• What the task requires:
Among the following entries, count the lines that contain "Create" and report only the result.

Records from a collection
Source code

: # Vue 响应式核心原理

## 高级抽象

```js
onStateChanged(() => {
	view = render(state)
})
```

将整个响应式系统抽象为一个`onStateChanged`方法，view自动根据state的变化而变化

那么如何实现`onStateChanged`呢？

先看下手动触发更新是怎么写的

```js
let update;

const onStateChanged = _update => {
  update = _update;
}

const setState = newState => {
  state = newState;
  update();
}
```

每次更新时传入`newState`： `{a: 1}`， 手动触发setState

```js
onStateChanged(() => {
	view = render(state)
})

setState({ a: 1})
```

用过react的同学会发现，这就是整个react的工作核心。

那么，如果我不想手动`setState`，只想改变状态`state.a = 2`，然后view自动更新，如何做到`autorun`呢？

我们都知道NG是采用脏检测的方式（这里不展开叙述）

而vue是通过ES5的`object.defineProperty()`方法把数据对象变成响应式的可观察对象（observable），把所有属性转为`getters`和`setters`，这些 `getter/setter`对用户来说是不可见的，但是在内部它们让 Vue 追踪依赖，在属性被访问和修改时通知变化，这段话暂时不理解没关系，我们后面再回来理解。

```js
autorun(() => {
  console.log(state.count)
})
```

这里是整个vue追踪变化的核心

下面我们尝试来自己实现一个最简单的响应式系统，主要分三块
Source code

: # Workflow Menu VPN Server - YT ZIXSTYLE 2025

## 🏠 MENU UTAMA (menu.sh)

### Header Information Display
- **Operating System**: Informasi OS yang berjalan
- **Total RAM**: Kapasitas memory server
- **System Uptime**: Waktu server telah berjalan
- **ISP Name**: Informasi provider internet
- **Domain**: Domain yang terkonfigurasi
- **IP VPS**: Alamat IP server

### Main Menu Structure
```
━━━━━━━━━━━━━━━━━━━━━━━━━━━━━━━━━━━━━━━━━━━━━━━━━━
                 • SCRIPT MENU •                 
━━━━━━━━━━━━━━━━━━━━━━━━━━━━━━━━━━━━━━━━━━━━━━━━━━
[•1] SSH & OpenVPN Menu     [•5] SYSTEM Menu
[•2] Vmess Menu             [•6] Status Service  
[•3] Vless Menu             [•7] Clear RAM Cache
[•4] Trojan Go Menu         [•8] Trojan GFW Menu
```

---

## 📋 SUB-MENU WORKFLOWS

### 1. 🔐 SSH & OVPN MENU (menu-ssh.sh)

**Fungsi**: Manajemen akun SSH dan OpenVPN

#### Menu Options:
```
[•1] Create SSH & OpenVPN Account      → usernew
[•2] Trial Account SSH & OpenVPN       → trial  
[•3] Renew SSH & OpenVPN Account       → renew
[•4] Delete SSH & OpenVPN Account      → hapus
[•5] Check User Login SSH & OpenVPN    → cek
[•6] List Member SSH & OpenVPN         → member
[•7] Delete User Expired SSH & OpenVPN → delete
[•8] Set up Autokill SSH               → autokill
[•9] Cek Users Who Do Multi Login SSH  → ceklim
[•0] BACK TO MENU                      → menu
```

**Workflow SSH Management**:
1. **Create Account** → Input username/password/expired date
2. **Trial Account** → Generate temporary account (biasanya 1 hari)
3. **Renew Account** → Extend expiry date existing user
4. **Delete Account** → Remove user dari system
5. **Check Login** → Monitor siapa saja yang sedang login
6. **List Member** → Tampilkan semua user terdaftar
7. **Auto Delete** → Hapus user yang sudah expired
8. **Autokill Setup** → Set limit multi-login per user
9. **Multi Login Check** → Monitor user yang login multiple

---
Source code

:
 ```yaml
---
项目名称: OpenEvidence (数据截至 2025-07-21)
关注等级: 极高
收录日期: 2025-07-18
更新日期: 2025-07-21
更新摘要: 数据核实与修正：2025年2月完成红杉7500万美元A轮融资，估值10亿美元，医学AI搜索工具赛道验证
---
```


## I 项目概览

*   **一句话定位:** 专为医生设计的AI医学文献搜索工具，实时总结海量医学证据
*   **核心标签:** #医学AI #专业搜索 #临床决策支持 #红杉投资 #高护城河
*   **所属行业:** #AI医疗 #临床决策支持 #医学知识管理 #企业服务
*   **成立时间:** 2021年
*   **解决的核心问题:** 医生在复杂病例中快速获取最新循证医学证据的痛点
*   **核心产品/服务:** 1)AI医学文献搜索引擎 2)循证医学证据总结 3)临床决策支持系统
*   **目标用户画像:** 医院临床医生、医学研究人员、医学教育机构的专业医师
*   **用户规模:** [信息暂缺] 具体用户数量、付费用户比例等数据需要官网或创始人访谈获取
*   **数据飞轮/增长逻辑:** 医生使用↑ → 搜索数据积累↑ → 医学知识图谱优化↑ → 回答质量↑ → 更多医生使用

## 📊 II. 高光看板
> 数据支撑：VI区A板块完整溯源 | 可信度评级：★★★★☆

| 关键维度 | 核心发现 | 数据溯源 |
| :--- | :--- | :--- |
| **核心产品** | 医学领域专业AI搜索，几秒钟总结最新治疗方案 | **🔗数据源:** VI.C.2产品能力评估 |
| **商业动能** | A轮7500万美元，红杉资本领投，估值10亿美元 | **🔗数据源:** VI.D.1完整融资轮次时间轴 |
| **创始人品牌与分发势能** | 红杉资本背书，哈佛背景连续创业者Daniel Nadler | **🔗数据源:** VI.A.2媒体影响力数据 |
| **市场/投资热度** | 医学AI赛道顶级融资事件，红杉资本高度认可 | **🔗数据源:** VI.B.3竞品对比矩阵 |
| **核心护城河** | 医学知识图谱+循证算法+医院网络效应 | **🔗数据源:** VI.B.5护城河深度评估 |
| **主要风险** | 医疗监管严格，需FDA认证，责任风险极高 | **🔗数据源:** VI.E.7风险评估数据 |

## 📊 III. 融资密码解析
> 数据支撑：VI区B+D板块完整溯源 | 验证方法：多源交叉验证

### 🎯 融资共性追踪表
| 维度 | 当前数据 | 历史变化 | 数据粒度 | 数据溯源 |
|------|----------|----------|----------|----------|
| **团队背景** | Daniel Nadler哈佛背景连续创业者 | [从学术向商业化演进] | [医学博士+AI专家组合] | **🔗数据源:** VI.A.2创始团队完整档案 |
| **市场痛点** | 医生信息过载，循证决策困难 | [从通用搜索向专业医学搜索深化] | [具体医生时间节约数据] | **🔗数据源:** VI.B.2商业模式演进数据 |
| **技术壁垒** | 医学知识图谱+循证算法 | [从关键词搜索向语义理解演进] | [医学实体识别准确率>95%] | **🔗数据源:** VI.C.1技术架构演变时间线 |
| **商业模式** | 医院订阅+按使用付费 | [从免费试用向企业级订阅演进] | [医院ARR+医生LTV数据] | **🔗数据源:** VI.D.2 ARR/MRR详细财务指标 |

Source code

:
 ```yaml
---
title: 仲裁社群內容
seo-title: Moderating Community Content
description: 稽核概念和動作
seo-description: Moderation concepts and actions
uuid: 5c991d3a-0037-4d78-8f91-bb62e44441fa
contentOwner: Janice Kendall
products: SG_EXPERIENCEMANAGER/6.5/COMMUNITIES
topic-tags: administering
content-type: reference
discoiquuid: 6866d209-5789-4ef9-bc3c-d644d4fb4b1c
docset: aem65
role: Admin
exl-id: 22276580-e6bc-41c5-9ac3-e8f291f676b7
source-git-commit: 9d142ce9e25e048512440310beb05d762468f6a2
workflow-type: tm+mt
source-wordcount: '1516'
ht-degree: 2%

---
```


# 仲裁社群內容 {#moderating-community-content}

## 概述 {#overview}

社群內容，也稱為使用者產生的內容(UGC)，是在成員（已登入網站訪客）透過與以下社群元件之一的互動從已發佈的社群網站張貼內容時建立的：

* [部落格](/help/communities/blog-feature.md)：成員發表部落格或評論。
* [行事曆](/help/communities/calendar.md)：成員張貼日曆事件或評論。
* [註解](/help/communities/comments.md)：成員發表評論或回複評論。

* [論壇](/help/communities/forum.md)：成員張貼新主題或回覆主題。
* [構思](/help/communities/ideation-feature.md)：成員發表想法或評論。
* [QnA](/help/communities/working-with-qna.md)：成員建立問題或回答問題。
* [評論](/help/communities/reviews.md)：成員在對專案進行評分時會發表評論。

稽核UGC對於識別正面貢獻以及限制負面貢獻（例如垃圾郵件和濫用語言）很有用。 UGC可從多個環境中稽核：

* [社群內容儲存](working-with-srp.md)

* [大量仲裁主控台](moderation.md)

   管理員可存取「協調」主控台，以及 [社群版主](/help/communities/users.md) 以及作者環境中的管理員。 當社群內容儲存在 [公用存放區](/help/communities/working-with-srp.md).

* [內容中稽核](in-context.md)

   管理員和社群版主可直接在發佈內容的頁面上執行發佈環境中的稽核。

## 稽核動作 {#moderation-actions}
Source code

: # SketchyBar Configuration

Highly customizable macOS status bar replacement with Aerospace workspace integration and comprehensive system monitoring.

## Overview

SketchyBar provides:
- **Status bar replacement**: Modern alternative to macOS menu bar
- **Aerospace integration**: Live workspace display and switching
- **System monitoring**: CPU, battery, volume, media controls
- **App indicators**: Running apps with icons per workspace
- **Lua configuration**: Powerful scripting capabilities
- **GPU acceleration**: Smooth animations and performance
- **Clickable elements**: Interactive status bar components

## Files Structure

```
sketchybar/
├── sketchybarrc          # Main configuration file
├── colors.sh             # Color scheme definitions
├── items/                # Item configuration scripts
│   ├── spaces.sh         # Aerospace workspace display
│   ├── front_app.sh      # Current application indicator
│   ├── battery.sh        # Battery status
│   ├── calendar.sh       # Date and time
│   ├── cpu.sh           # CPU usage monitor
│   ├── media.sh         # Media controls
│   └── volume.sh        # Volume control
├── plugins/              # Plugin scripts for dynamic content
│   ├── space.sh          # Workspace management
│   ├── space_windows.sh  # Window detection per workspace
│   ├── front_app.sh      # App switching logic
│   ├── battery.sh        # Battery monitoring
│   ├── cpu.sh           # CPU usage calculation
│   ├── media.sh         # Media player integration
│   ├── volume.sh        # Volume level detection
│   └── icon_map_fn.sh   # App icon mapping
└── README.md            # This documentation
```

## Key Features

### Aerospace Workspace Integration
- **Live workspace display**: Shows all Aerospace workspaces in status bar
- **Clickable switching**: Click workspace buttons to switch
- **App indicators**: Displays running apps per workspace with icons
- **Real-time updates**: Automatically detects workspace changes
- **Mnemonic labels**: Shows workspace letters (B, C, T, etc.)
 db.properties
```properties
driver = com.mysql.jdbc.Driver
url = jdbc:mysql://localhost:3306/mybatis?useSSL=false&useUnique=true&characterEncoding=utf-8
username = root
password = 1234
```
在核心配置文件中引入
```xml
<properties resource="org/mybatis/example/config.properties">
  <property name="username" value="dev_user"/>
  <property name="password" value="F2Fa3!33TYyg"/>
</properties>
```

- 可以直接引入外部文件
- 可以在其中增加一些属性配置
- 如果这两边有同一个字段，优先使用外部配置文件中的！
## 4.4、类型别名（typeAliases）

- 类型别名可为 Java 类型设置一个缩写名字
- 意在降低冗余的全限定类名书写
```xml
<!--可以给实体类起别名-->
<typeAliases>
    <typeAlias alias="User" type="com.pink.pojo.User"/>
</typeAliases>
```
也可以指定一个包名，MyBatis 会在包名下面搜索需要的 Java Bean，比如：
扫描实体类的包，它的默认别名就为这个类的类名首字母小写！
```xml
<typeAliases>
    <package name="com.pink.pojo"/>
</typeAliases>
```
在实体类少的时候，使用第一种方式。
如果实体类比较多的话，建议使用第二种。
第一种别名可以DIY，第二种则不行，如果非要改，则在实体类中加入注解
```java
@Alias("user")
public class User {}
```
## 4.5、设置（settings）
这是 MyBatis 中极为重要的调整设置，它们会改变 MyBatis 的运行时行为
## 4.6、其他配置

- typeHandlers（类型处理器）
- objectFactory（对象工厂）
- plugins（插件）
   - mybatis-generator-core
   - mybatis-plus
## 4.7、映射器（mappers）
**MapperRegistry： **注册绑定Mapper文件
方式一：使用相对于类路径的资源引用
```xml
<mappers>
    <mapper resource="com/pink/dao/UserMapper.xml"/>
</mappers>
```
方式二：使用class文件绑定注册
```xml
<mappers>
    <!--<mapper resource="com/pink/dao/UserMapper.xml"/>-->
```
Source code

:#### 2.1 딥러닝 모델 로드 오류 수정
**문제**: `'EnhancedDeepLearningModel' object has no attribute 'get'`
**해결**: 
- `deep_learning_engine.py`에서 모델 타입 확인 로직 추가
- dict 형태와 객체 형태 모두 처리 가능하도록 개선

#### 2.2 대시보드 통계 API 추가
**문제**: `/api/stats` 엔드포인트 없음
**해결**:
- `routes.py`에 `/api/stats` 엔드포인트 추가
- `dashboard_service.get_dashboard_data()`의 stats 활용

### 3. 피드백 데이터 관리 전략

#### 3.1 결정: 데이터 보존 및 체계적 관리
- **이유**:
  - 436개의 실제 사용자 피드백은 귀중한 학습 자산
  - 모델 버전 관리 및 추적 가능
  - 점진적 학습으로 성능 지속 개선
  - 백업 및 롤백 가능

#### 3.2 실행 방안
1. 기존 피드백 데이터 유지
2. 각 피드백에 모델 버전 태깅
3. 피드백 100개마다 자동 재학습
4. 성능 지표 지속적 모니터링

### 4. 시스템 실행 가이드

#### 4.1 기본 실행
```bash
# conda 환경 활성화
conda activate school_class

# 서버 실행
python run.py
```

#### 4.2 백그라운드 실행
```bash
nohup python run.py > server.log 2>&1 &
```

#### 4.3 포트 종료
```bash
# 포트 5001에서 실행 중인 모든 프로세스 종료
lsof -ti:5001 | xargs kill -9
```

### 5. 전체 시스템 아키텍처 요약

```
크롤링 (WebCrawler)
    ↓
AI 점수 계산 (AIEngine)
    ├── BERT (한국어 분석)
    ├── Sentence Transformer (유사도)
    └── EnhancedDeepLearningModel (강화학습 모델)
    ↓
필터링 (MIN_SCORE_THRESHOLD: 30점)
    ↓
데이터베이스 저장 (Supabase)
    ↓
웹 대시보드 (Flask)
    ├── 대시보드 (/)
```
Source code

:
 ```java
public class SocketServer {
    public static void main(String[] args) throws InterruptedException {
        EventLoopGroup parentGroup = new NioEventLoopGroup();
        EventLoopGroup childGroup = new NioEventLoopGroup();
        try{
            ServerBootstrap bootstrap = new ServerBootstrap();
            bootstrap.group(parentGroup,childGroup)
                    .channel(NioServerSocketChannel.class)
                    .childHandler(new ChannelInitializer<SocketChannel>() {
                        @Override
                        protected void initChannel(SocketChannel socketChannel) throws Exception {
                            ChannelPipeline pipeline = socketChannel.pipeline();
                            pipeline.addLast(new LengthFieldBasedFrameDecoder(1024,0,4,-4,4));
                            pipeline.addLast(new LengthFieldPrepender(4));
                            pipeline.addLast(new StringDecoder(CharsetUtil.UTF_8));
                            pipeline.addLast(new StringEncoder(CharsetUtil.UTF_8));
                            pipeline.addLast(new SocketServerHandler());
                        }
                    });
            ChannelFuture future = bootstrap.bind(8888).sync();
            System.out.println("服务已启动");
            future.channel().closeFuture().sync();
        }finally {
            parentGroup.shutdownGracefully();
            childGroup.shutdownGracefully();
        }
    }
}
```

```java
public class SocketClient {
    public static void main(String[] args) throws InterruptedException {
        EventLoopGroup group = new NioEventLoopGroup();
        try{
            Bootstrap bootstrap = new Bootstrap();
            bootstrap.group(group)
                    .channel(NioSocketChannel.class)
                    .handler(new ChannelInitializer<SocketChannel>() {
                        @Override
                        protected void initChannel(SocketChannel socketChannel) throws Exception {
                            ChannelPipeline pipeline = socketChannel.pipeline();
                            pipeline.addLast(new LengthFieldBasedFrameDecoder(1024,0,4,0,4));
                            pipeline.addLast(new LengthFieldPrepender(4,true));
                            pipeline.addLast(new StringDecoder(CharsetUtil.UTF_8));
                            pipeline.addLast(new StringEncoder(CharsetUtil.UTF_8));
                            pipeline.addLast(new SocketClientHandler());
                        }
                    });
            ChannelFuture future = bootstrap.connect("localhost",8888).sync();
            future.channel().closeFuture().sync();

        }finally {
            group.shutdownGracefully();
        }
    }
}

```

• Written answer:
2